§ Exercise goal: Reproduce the data below in full and to the letter, images excepted.

§ Input data:
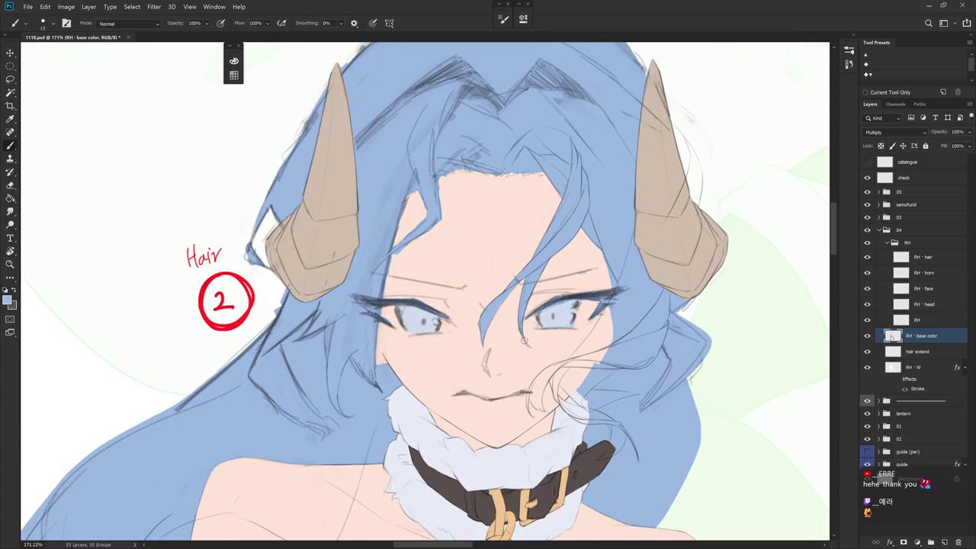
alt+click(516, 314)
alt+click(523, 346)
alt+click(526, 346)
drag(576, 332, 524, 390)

§ Result below:
alt+click(516, 314)
alt+click(523, 346)
alt+click(526, 346)
drag(576, 332, 524, 390)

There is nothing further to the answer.